● **Set task 1**
Using the text on affiliate commissions, answer these:
(a) How does the site earn money?
(b) Why doesn't the writer promote vendors that pay higher commissions?
(c) What does every page with affiliate links include?
● **Set task 2**
Carry on the text about affiliate commissions, picking up after its last sentence.

I’m not a scientist. I read studies, but I didn’t run them. I do my best to interpret research accurately, but I’m not publishing in peer-reviewed journals.
I’m not unbiased. This site earns money through affiliate commissions when you buy from vendors I recommend. That’s how the lights stay on.
About the Money (Let’s Be Honest)
Yes, I earn commissions when you click affiliate links and make purchases. That’s the business model.
Here’s why I think that’s fine:
My incentives are aligned with yours. If I recommend garbage vendors, you stop trusting me, traffic drops, and I make nothing. The only way this works long-term is if my recommendations are actually good.
I’ll tell you when something sucks. Plenty of vendors pay higher commissions than the ones I recommend. I don’t promote them because their products—or their COAs—don’t pass scrutiny.
Transparency is the whole point. Every page with affiliate links includes a disclosure. You always know when I’m getting paid.

● **Material**

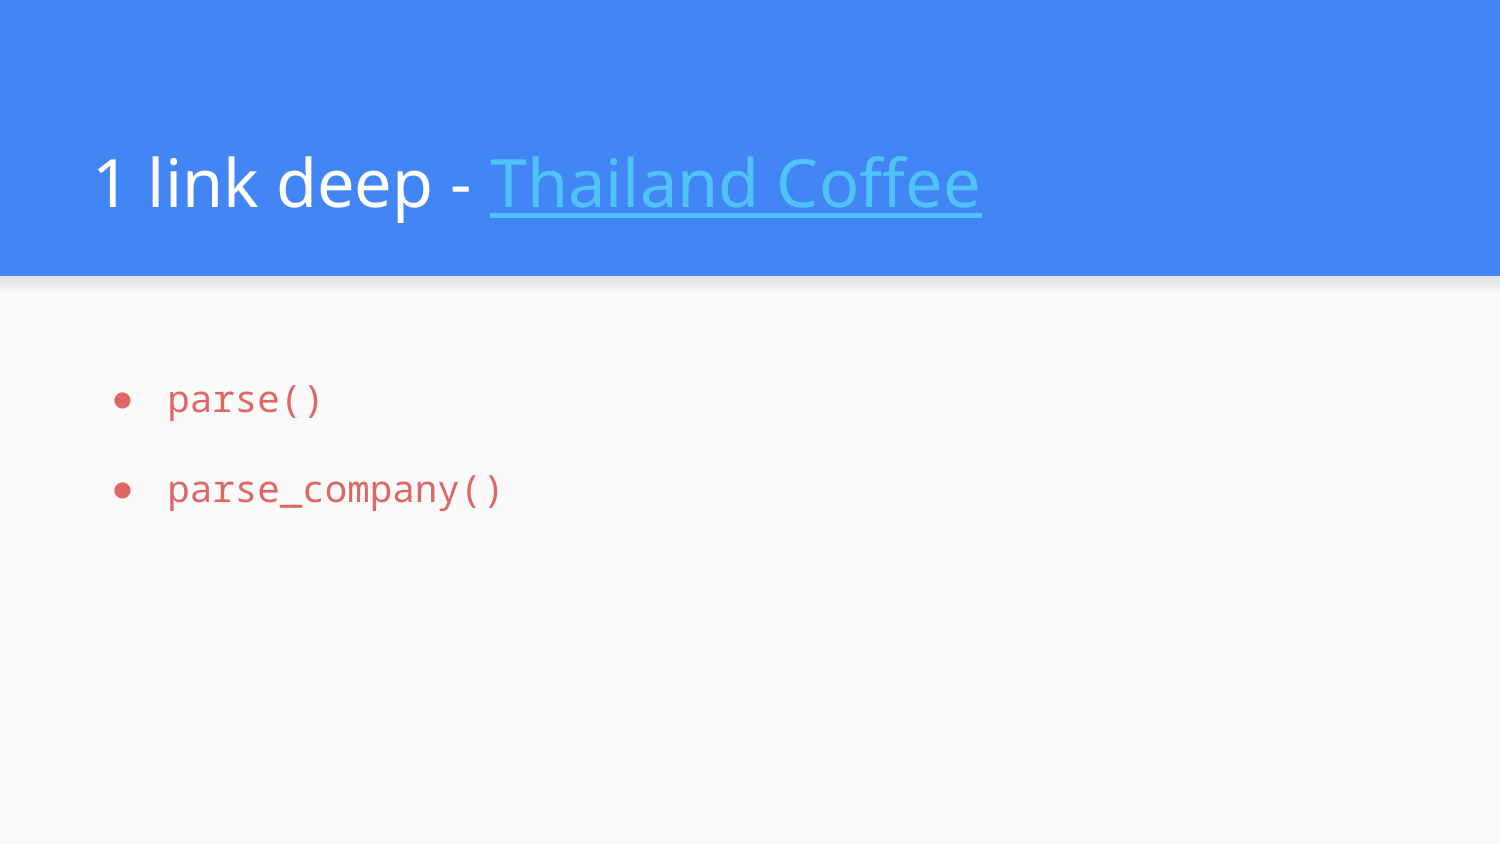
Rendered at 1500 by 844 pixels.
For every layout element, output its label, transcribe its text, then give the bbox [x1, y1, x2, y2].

list parse() parse_company() [77, 314, 1427, 760]
title 1 link deep - Thailand Coffee [77, 121, 1427, 248]
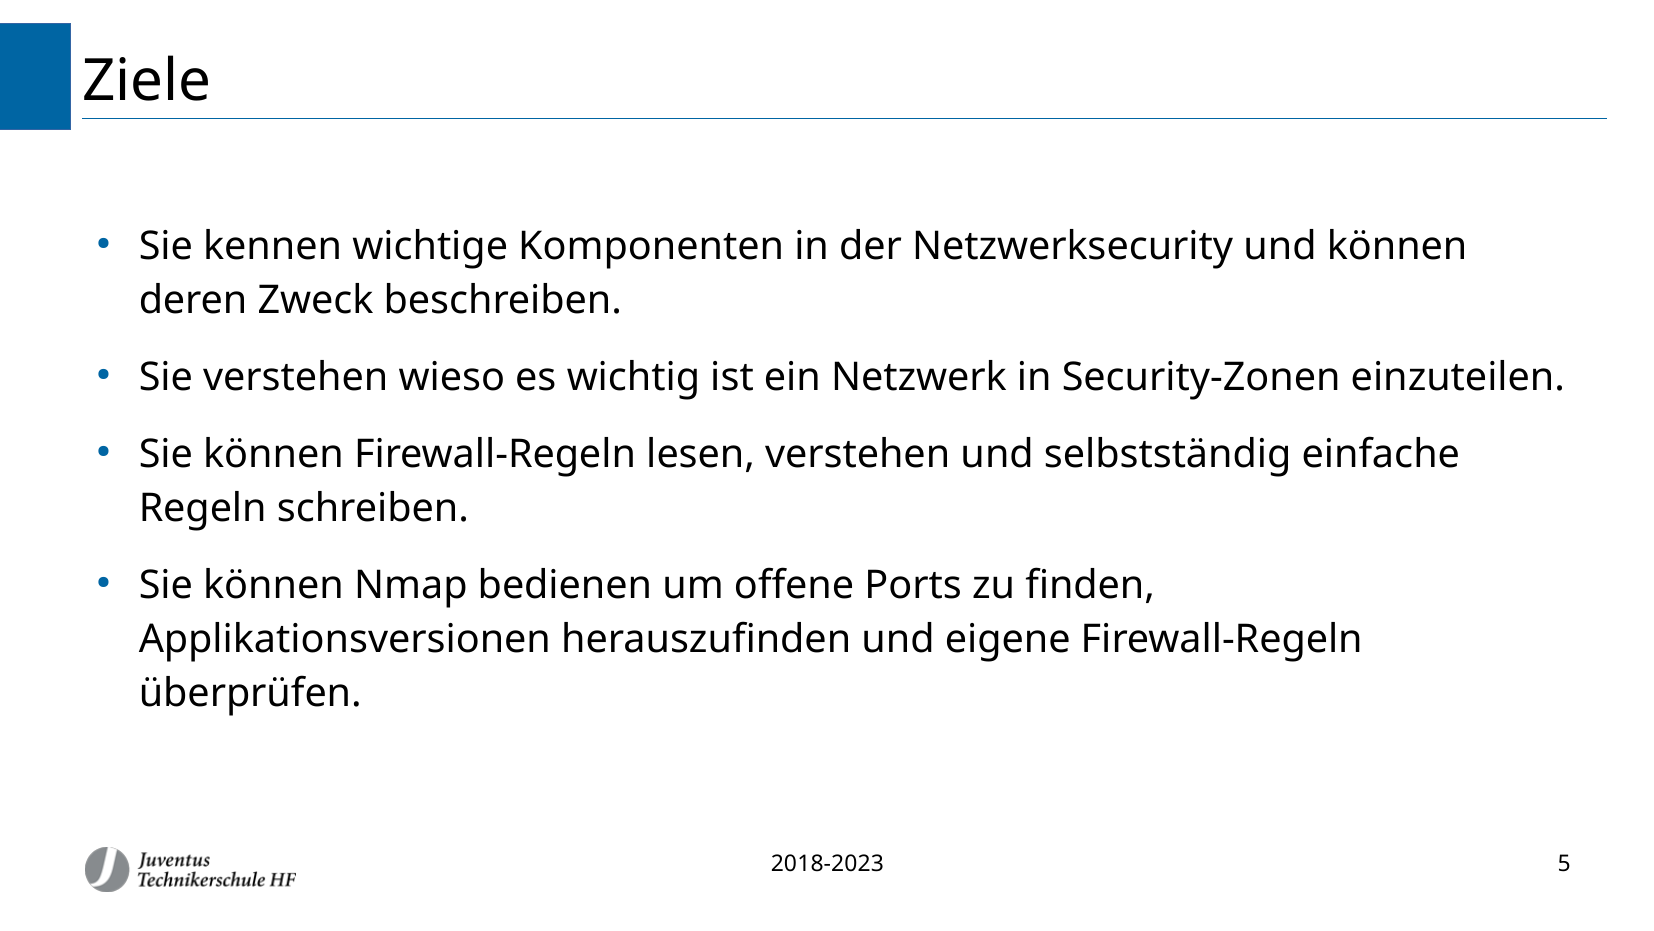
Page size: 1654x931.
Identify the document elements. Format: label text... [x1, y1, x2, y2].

● **Written response 1**
(a) Through affiliate commissions when readers buy from vendors the writer recommends.
(b) Their products, or their COAs, don't pass scrutiny.
(c) A disclosure.

● **Written response 2**
If you’d rather not use affiliate links, that’s fine. Google the vendor names and go direct. I’d rather you trust the information than click my links.
The Methodology
When I evaluate vendors, here’s what I look at:
- COA Verification: Does the testing lab exist? Can I confirm the batch numbers? Do the results look legitimate?
- Product Quality: What does the community actually report? Any consistent complaints?
- Transparency: Does the vendor publish COAs readily? Respond to questions?
- Pricing: Fair value, not just cheapest. You get what you pay for.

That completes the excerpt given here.